►
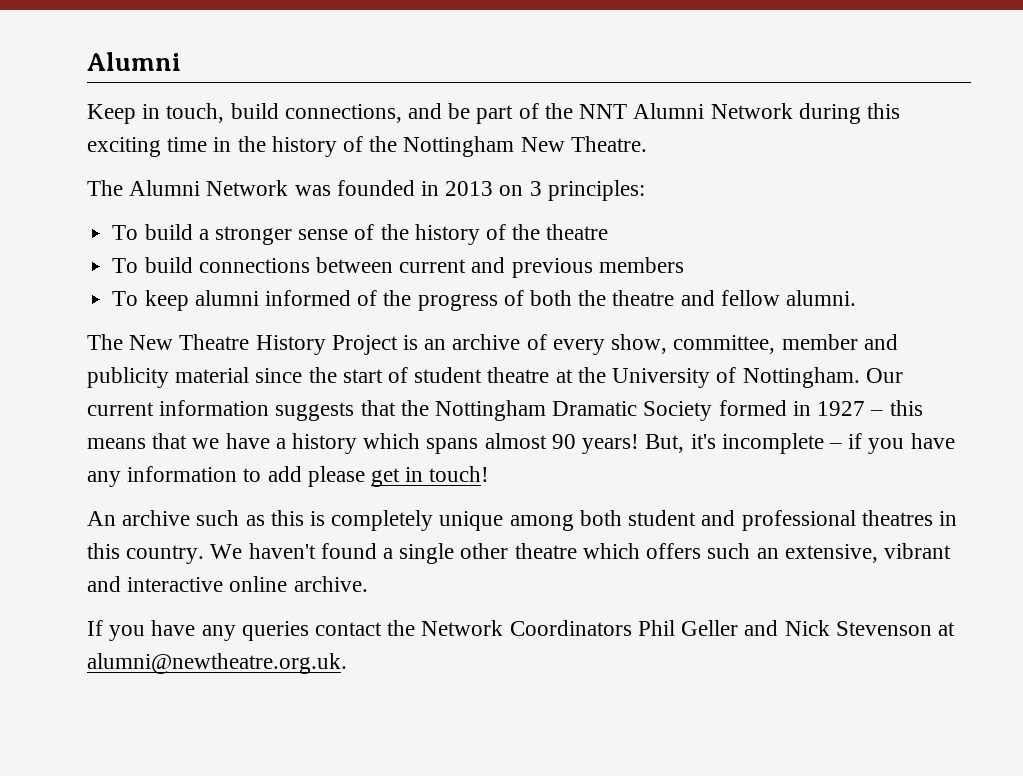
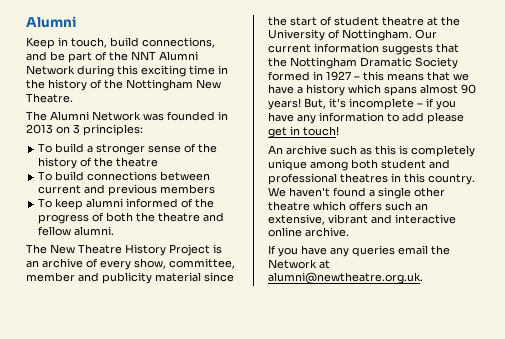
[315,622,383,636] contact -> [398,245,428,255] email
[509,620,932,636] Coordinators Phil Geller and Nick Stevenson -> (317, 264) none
◄
►
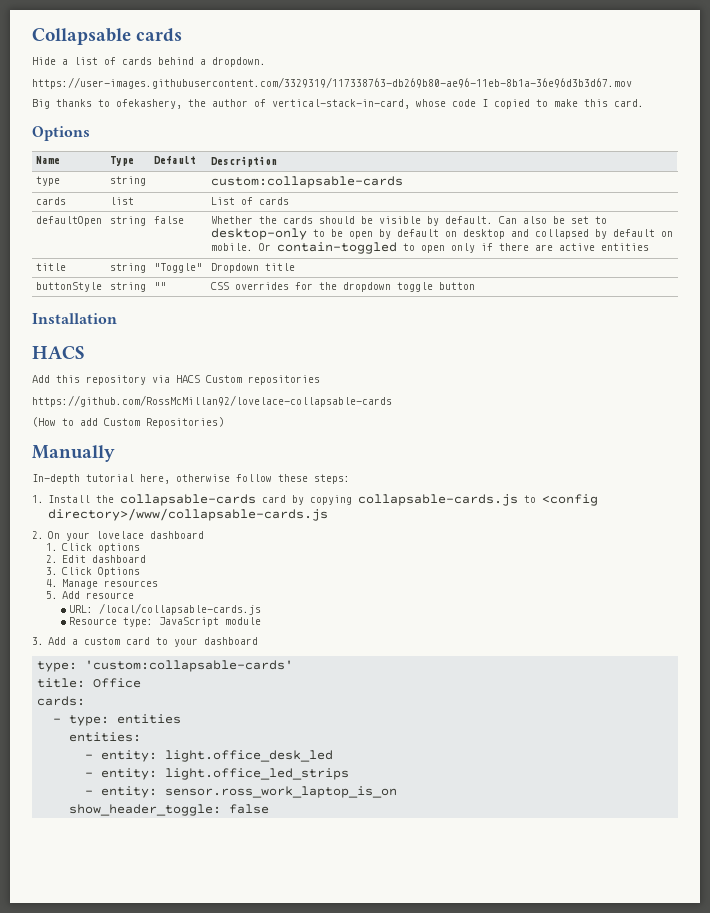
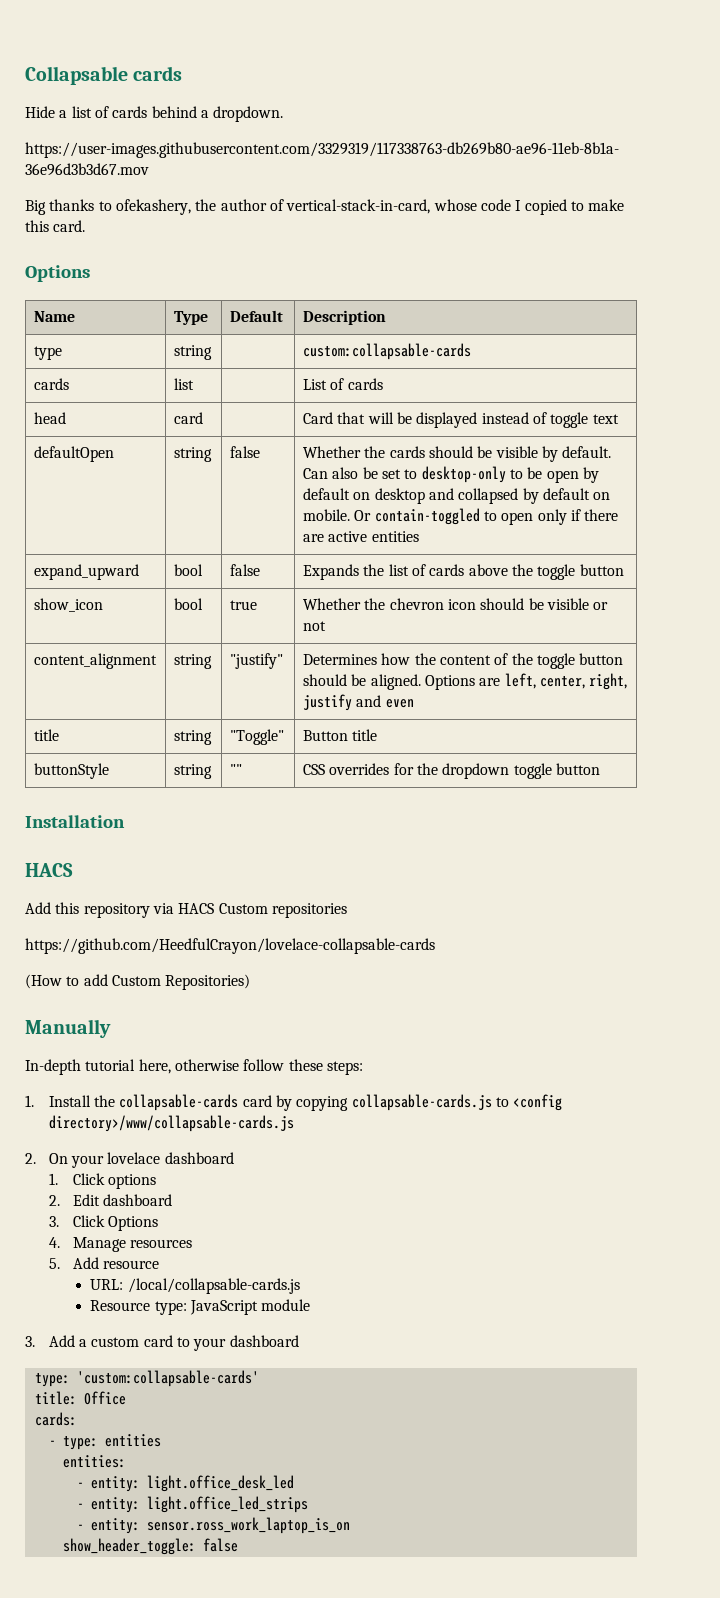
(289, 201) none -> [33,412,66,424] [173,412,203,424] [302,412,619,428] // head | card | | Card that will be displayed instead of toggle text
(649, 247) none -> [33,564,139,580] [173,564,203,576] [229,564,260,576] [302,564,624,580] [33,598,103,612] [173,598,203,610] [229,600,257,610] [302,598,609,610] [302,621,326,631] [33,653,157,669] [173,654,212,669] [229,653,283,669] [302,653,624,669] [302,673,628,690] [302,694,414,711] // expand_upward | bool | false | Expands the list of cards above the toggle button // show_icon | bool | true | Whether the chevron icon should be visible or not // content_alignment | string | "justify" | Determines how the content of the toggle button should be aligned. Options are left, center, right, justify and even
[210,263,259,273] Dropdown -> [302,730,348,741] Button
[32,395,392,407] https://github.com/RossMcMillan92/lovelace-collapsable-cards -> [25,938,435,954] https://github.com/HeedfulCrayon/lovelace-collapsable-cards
◄
### [ABOUT THIS TASK]
Read through the entries and copy each line in which "toggle" appears.

### [THE ANSWER]
(289, 201) none -> [33,412,66,424] [173,412,203,424] [302,412,619,428] // head | card | | Card that will be displayed instead of toggle text
(649, 247) none -> [33,564,139,580] [173,564,203,576] [229,564,260,576] [302,564,624,580] [33,598,103,612] [173,598,203,610] [229,600,257,610] [302,598,609,610] [302,621,326,631] [33,653,157,669] [173,654,212,669] [229,653,283,669] [302,653,624,669] [302,673,628,690] [302,694,414,711] // expand_upward | bool | false | Expands the list of cards above the toggle button // show_icon | bool | true | Whether the chevron icon should be visible or not // content_alignment | string | "justify" | Determines how the content of the toggle button should be aligned. Options are left, center, right, justify and even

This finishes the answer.